=== Begin Enclosure ===

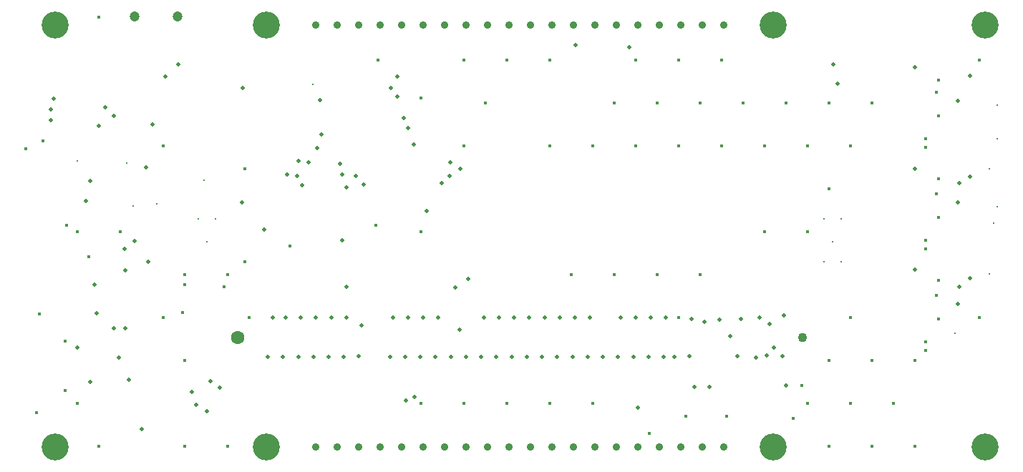
<source format=gbr>
%FSDAX33Y33*%
%MOMM*%
%SFA1B1*%

%IPPOS*%
%ADD9500C,0.299999*%
%ADD9501C,0.399999*%
%ADD9502C,0.499999*%
%ADD9503C,0.900001*%
%ADD9504C,1.100000*%
%ADD9505C,1.200000*%
%ADD9506C,1.599999*%
%ADD9507C,3.200001*%
%LNdrill-1*%
%LPD*%
G54D9507*
X004999Y004999D03*
Y054999D03*
G54D9505*
X014459Y055999D03*
X019539D03*
G54D9506*
X026599Y017999D03*
G54D9507*
X029999Y004999D03*
Y054999D03*
G54D9503*
X035869Y004999D03*
Y054999D03*
X038409Y004999D03*
Y054999D03*
X040949Y004999D03*
Y054999D03*
X043489Y004999D03*
Y054999D03*
X046029Y004999D03*
Y054999D03*
X048569Y004999D03*
Y054999D03*
X051109Y004999D03*
Y054999D03*
X053649Y004999D03*
Y054999D03*
X056189Y004999D03*
Y054999D03*
X058729Y004999D03*
Y054999D03*
X061269Y004999D03*
Y054999D03*
X063809Y004999D03*
Y054999D03*
X066349Y004999D03*
Y054999D03*
X068889Y004999D03*
Y054999D03*
X071429Y004999D03*
Y054999D03*
X073969Y004999D03*
Y054999D03*
X076509Y004999D03*
Y054999D03*
X079049Y004999D03*
Y054999D03*
X081589Y004999D03*
Y054999D03*
X084129Y004999D03*
Y054999D03*
G54D9507*
X089999Y004999D03*
Y054999D03*
G54D9504*
X093399Y017999D03*
G54D9507*
X114999Y004999D03*
Y054999D03*
G54D9501*
X001599Y040299D03*
X002799Y009099D03*
X003199Y020799D03*
X003599Y041299D03*
G54D9502*
X004499Y043688D03*
Y044999D03*
X004826Y046228D03*
G54D9501*
X006223Y011684D03*
Y017526D03*
X006399Y031299D03*
X007620Y010160D03*
G54D9502*
X007620Y016764D03*
G54D9501*
X007620Y030480D03*
G54D9500*
X007620Y038862D03*
G54D9502*
X008699Y034199D03*
G54D9501*
X009017Y027559D03*
G54D9502*
X009144Y012700D03*
X009199Y036499D03*
X009652Y024257D03*
X009906Y020828D03*
G54D9501*
X010160Y005080D03*
G54D9502*
X010160Y043053D03*
G54D9501*
X010160Y055880D03*
G54D9502*
X010922Y045212D03*
X011938Y019050D03*
Y044196D03*
X012573Y015621D03*
G54D9501*
X012700Y030480D03*
G54D9502*
X013208Y028448D03*
X013335Y019050D03*
Y025908D03*
G54D9500*
X013462Y038608D03*
G54D9502*
X013716Y012954D03*
G54D9500*
X014224Y033528D03*
G54D9502*
X014399Y029399D03*
X015240Y007112D03*
X015749Y038100D03*
X016002Y026924D03*
X016510Y043180D03*
G54D9500*
X017018Y033782D03*
G54D9501*
X017780Y020320D03*
Y040640D03*
G54D9502*
X018063Y048921D03*
X019558Y050321D03*
G54D9501*
X020066Y020955D03*
X020320Y005080D03*
Y015240D03*
Y024257D03*
Y025400D03*
G54D9502*
X021209Y011557D03*
X021749Y009999D03*
G54D9500*
X021999Y031999D03*
X022606Y036576D03*
G54D9502*
X022999Y009249D03*
G54D9500*
X022999Y029299D03*
G54D9502*
X023368Y012827D03*
G54D9500*
X023999Y031999D03*
G54D9502*
X024511Y012065D03*
G54D9501*
X025019Y024003D03*
X025400Y005080D03*
Y025400D03*
G54D9502*
X027169Y034003D03*
X027178Y047498D03*
G54D9501*
X027432Y026924D03*
Y037973D03*
X027940Y020320D03*
G54D9502*
X029718Y030734D03*
X030214Y015679D03*
X030734Y020320D03*
X031992Y015679D03*
X032336Y020320D03*
X032499Y037249D03*
G54D9501*
X032766Y028829D03*
G54D9502*
X033655Y037084D03*
X033782Y038862D03*
X033857Y015679D03*
X034114Y020320D03*
X034214Y036035D03*
X034999Y038749D03*
G54D9500*
X035499Y047999D03*
G54D9502*
X035635Y015679D03*
X035892Y020320D03*
X035999Y040386D03*
X036371Y046101D03*
X036499Y041999D03*
X037413Y015679D03*
X037713Y020320D03*
X038715Y038599D03*
X038952Y037292D03*
X038999Y029499D03*
X039191Y015679D03*
X039491Y020320D03*
X039499Y023999D03*
Y035749D03*
X040627Y037127D03*
X040894Y015748D03*
X041275Y019431D03*
X041529Y036068D03*
G54D9501*
X042999Y031250D03*
X043180Y050800D03*
G54D9502*
X044657Y015679D03*
X044704Y047498D03*
X044958Y020320D03*
X045466Y048895D03*
X045499Y046499D03*
X046249Y043999D03*
X046435Y015679D03*
X046499Y010499D03*
X046736Y020320D03*
Y042799D03*
X047421Y040817D03*
X047499Y010999D03*
X048213Y015679D03*
G54D9501*
X048260Y010160D03*
Y030480D03*
Y046355D03*
G54D9502*
X048514Y020320D03*
X048999Y032999D03*
X049991Y015679D03*
X050292Y020320D03*
X050749Y036249D03*
X051689Y037084D03*
X051749Y038749D03*
X051857Y015679D03*
X052324Y023876D03*
X052832Y018923D03*
X052996Y037969D03*
G54D9501*
X053340Y010160D03*
Y040640D03*
Y050800D03*
G54D9502*
X053635Y015679D03*
X053848Y024892D03*
X055413Y015679D03*
X055757Y020320D03*
G54D9501*
X055880Y045720D03*
G54D9502*
X057191Y015679D03*
X057535Y020320D03*
G54D9501*
X058420Y010160D03*
Y050800D03*
G54D9502*
X059057Y015679D03*
X059313Y020320D03*
X060835Y015679D03*
X061091Y020320D03*
X062613Y015679D03*
X062957Y020320D03*
G54D9501*
X063500Y010160D03*
Y040640D03*
Y050800D03*
G54D9502*
X064391Y015679D03*
X064735Y020320D03*
G54D9501*
X066040Y025400D03*
G54D9502*
X066257Y015679D03*
X066513Y020320D03*
X066548Y052577D03*
X068035Y015679D03*
X068291Y020320D03*
G54D9501*
X068580Y010160D03*
Y040640D03*
G54D9502*
X069813Y015679D03*
G54D9501*
X071120Y025400D03*
Y045720D03*
G54D9502*
X071591Y015679D03*
X071957Y020320D03*
X072898Y052324D03*
X073457Y015679D03*
G54D9501*
X073660Y040640D03*
Y050800D03*
G54D9502*
X073735Y020320D03*
X073914Y009652D03*
X075235Y015679D03*
G54D9501*
X075311Y006604D03*
G54D9502*
X075513Y020320D03*
G54D9501*
X076200Y025400D03*
Y045720D03*
G54D9502*
X077013Y015679D03*
X077291Y020320D03*
X078276Y015679D03*
G54D9501*
X078740Y020320D03*
Y040640D03*
Y050800D03*
X079629Y008636D03*
G54D9502*
X080010Y015748D03*
X080271Y020193D03*
X080635Y012119D03*
G54D9501*
X081280Y025400D03*
Y045720D03*
G54D9502*
X081791Y019815D03*
X082413Y012119D03*
X083566Y020066D03*
G54D9501*
X083820Y040640D03*
Y050800D03*
X084455Y008636D03*
G54D9502*
X084836Y018161D03*
X085725Y015748D03*
X086186Y020193D03*
G54D9501*
X086360Y045720D03*
G54D9502*
X087918Y015577D03*
X088345Y020320D03*
G54D9501*
X088900Y030480D03*
Y040640D03*
G54D9502*
X089154Y015875D03*
X089557Y019558D03*
X090043Y016804D03*
X091059Y015748D03*
X091186Y020574D03*
X091440Y012319D03*
G54D9501*
X091440Y045720D03*
X092329Y008382D03*
X093345Y012319D03*
X093980Y010160D03*
Y030480D03*
Y040640D03*
G54D9500*
X095999Y026999D03*
Y031999D03*
G54D9501*
X096520Y005080D03*
Y015240D03*
Y035560D03*
Y045720D03*
G54D9500*
X096999Y029299D03*
G54D9502*
X097028Y050292D03*
X097536Y048006D03*
G54D9500*
X097999Y026999D03*
Y031999D03*
G54D9501*
X099060Y010160D03*
Y020320D03*
Y040640D03*
X101600Y005080D03*
Y015240D03*
Y045720D03*
X104139Y010160D03*
X106680Y005080D03*
Y015240D03*
G54D9502*
X106749Y025999D03*
Y038000D03*
Y049999D03*
G54D9501*
X107999Y016499D03*
Y017499D03*
Y028499D03*
Y029499D03*
Y040499D03*
Y041499D03*
X109249Y022999D03*
Y034999D03*
Y046999D03*
X109499Y020199D03*
Y024749D03*
Y032199D03*
Y036749D03*
Y044250D03*
Y048499D03*
G54D9500*
X111499Y018499D03*
G54D9502*
X111762Y021999D03*
Y033999D03*
Y045999D03*
X111999Y023999D03*
Y036249D03*
X113249Y025000D03*
Y036999D03*
Y048999D03*
G54D9501*
X114300Y020320D03*
Y050800D03*
G54D9500*
X115499Y025499D03*
Y038000D03*
X115999Y031499D03*
X116499Y033499D03*
Y041499D03*
Y045499D03*
M02*
</source>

=== End Enclosure ===

_What you are asked to do:_
Using the records above, restate word for word the lines from the one with "X036499Y041999D03*" through the one with "X086186Y020193D03*", both included.

_Solution below:_
X036499Y041999D03*
X037413Y015679D03*
X037713Y020320D03*
X038715Y038599D03*
X038952Y037292D03*
X038999Y029499D03*
X039191Y015679D03*
X039491Y020320D03*
X039499Y023999D03*
Y035749D03*
X040627Y037127D03*
X040894Y015748D03*
X041275Y019431D03*
X041529Y036068D03*
G54D9501*
X042999Y031250D03*
X043180Y050800D03*
G54D9502*
X044657Y015679D03*
X044704Y047498D03*
X044958Y020320D03*
X045466Y048895D03*
X045499Y046499D03*
X046249Y043999D03*
X046435Y015679D03*
X046499Y010499D03*
X046736Y020320D03*
Y042799D03*
X047421Y040817D03*
X047499Y010999D03*
X048213Y015679D03*
G54D9501*
X048260Y010160D03*
Y030480D03*
Y046355D03*
G54D9502*
X048514Y020320D03*
X048999Y032999D03*
X049991Y015679D03*
X050292Y020320D03*
X050749Y036249D03*
X051689Y037084D03*
X051749Y038749D03*
X051857Y015679D03*
X052324Y023876D03*
X052832Y018923D03*
X052996Y037969D03*
G54D9501*
X053340Y010160D03*
Y040640D03*
Y050800D03*
G54D9502*
X053635Y015679D03*
X053848Y024892D03*
X055413Y015679D03*
X055757Y020320D03*
G54D9501*
X055880Y045720D03*
G54D9502*
X057191Y015679D03*
X057535Y020320D03*
G54D9501*
X058420Y010160D03*
Y050800D03*
G54D9502*
X059057Y015679D03*
X059313Y020320D03*
X060835Y015679D03*
X061091Y020320D03*
X062613Y015679D03*
X062957Y020320D03*
G54D9501*
X063500Y010160D03*
Y040640D03*
Y050800D03*
G54D9502*
X064391Y015679D03*
X064735Y020320D03*
G54D9501*
X066040Y025400D03*
G54D9502*
X066257Y015679D03*
X066513Y020320D03*
X066548Y052577D03*
X068035Y015679D03*
X068291Y020320D03*
G54D9501*
X068580Y010160D03*
Y040640D03*
G54D9502*
X069813Y015679D03*
G54D9501*
X071120Y025400D03*
Y045720D03*
G54D9502*
X071591Y015679D03*
X071957Y020320D03*
X072898Y052324D03*
X073457Y015679D03*
G54D9501*
X073660Y040640D03*
Y050800D03*
G54D9502*
X073735Y020320D03*
X073914Y009652D03*
X075235Y015679D03*
G54D9501*
X075311Y006604D03*
G54D9502*
X075513Y020320D03*
G54D9501*
X076200Y025400D03*
Y045720D03*
G54D9502*
X077013Y015679D03*
X077291Y020320D03*
X078276Y015679D03*
G54D9501*
X078740Y020320D03*
Y040640D03*
Y050800D03*
X079629Y008636D03*
G54D9502*
X080010Y015748D03*
X080271Y020193D03*
X080635Y012119D03*
G54D9501*
X081280Y025400D03*
Y045720D03*
G54D9502*
X081791Y019815D03*
X082413Y012119D03*
X083566Y020066D03*
G54D9501*
X083820Y040640D03*
Y050800D03*
X084455Y008636D03*
G54D9502*
X084836Y018161D03*
X085725Y015748D03*
X086186Y020193D03*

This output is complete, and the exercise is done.